Short problem A -
In the mailing-list thread about deleting indexes, list every identifier that appears in code form, meaning a keyword assignment or a name set in single quotation marks.
Short problem B -
Carry on the mailing-list thread about deleting indexes from its final line, writing the next part of the exchange.

Extracted text -
--

On Tue, Mar 23, 2010 at 1:57 PM, homunq <jameson.qu...@gmail.com> wrote:

>
> >
> > > Watching my deletion process start to get trapped in molasses, as Eli
> > > Jones mentions above, I have to ask two things again:
> >
> > > 1. Is there ANY ANY way to delete all indexes on a given property
> > > name? Without worrying about keeping indexes in order when I'm just
> > > paring them down to 0, I'd just be running through key names and
> > > deleting them. It seems that would be much faster. (If it's any help,
> > > I strongly suspect that most of my key names are globally unique
> > > across all of Google).
> >
> > No - that would violate the constant that indexes are always kept in sync
> > with the data they refer to.
> >
>
> It seems to me that having no index at all is the same situation as if
> the property was indexed=False from the beginning. If that's so, it
> can't be violating a hard constraint.
>

Internally, indexed fields are stored in the 'properties' list in the Entity
Protocol Buffer, while unindexed fields are stored in the
'unindexed_properties' list in the Entity PB. The only way to change the
indexing properties is to fetch them and store them.


>
> >
> > > 2. What is the reason for the slowdown? If I understand his suggestion
> > > to delete every 10th record, Eli Jones seems to suspect that it's
> > > because there's some kind of resource conflict on specific sections of
> > > storage, thus the solution is to attempt to spread your load across
> > > machines. I don't see why that would cause a gradual slowdown. My best
> > > theory is that write-then-delete leaves the index somehow a little
> > > messier (for instance, maybe the index doesn't fully recover the
> > > unused space because it expects you to fill it again) and that when
> > > you do it on a massive scale you get massively messy and slow indexes.

--

Supplied records -

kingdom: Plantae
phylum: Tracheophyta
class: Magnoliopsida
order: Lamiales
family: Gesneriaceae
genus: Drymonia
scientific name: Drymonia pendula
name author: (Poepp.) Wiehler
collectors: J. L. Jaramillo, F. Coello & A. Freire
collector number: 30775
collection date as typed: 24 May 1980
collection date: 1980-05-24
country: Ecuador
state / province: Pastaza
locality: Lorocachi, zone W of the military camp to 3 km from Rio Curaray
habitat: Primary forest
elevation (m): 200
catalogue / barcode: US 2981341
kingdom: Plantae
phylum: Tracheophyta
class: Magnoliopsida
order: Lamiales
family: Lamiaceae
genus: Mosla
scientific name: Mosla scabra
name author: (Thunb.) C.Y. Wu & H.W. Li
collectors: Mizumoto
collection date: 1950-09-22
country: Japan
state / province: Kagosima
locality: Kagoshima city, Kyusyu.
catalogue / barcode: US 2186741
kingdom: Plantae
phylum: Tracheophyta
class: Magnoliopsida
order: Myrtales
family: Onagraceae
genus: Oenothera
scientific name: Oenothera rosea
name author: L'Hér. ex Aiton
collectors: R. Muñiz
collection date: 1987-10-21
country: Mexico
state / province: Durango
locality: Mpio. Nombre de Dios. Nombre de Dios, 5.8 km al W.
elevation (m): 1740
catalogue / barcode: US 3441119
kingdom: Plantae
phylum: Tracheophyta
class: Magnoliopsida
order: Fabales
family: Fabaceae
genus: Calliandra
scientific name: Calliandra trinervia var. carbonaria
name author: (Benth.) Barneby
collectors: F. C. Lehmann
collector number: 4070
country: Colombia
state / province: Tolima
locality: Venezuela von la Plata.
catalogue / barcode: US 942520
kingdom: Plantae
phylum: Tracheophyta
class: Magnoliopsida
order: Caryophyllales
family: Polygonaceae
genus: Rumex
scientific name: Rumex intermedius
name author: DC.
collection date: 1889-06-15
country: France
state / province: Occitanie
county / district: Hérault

--

Output A -
indexed=False
'properties'
'unindexed_properties'

Output B -
> > > Thus, again, I suspect this question reduces to question 1, although I
> > > guess that if my theory is right a compress/garbage-collect/degunking
> > > call for the indexes would be (for me) second best after a way to nuke
> > > them.
> >
> > Deletes using the naive approach slow down because when a record is
> deleted
> > in Bigtable, it simply inserts a 'tombstone' record indicating the
> original
> > record is deleted - the record isn't actually removed entirely from the
> > datastore until the tablet it's on does its next compaction cycle. Until
> > then, every subsequent query has to skip over the tombstone records to
> find
> > the live records.
> >
> > This is easy to avoid: Use cursors to delete records sequentially. That
> way,
> > your queries won't be skipping the same tombstoned records over and over
> > again - O(n) instead of O(n^2)!
> >
>
> Thanks for explaining. Can you say anything about how often the
> compaction cycles are? Just an order of magnitude - hours, days, or
> weeks?
>

They're based on the quantity of modifications to data in a given tablet.
Doing many inserts, updates or deletes will, sooner or later, cause a
compaction.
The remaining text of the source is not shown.